Extracted material>
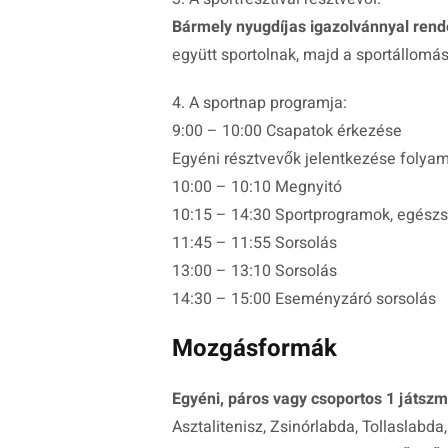
Bármely nyugdíjas igazolvánnyal rend
együtt sportolnak, majd a sportállomás
4. A sportnap programja:
9:00 – 10:00 Csapatok érkezése
Egyéni résztvevők jelentkezése folya
10:00 – 10:10 Megnyitó
10:15 – 14:30 Sportprogramok, egész
11:45 – 11:55 Sorsolás
13:00 – 13:10 Sorsolás
14:30 – 15:00 Eseményzáró sorsolás
Mozgásformák
Egyéni, páros vagy csoportos 1 játs
Asztalitenisz, Zsinórlabda, Tollaslabda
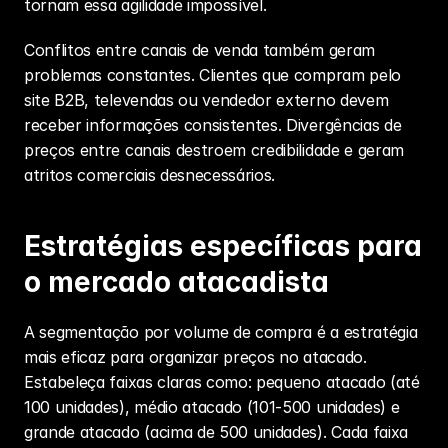
tornam essa agilidade impossível.
Conflitos entre canais de venda também geram 
problemas constantes. Clientes que compram pelo 
site B2B
, televendas ou vendedor externo devem 
receber informações consistentes. Divergências de 
preços entre canais destroem credibilidade e geram 
atritos comerciais desnecessários.
Estratégias específicas para 
o mercado atacadista
A segmentação por volume de compra é a estratégia 
mais eficaz para organizar preços no atacado. 
Estabeleça faixas claras como: pequeno atacado (até 
100 unidades), médio atacado (101-500 unidades) e 
grande atacado (acima de 500 unidades). Cada faixa 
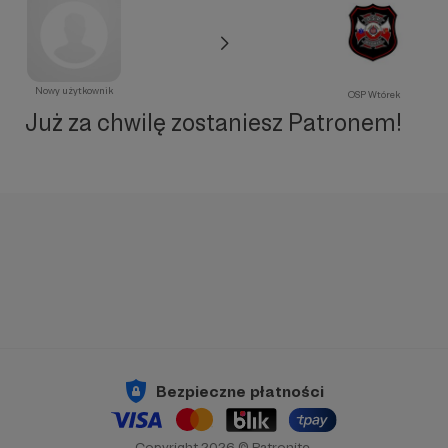
Nowy użytkownik
OSP Wtórek
Już za chwilę zostaniesz Patronem!
Bezpieczne płatności
Copyright 2026 © Patronite.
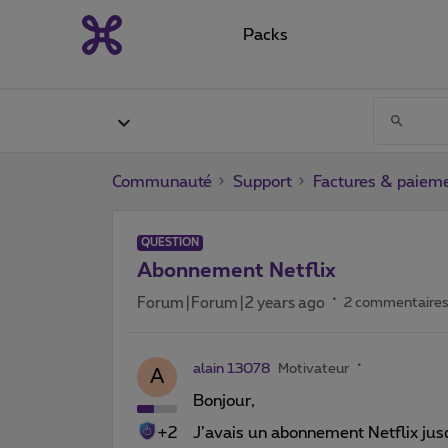
Packs
Communauté
Support
Factures & paiem
QUESTION
Abonnement Netflix
Forum|Forum|2 years ago
2 commentaire
alain 13078
Motivateur
A
Bonjour,
+2
J’avais un abonnement Netflix jusqu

Required action>
Switch "Megnyitó" to "Ünnepélyes megnyitó" in the stretch from the start of the records through the line containing "Egyéni, páros vagy csoportos 1 játs", and give those lines again with everything else unchanged. Leave the pictures out of your answer.

Answer to this task>
Bármely nyugdíjas igazolvánnyal rend
együtt sportolnak, majd a sportállomás
4. A sportnap programja:
9:00 – 10:00 Csapatok érkezése
Egyéni résztvevők jelentkezése folya
10:00 – 10:10 Ünnepélyes megnyitó
10:15 – 14:30 Sportprogramok, egész
11:45 – 11:55 Sorsolás
13:00 – 13:10 Sorsolás
14:30 – 15:00 Eseményzáró sorsolás
Mozgásformák
Egyéni, páros vagy csoportos 1 játs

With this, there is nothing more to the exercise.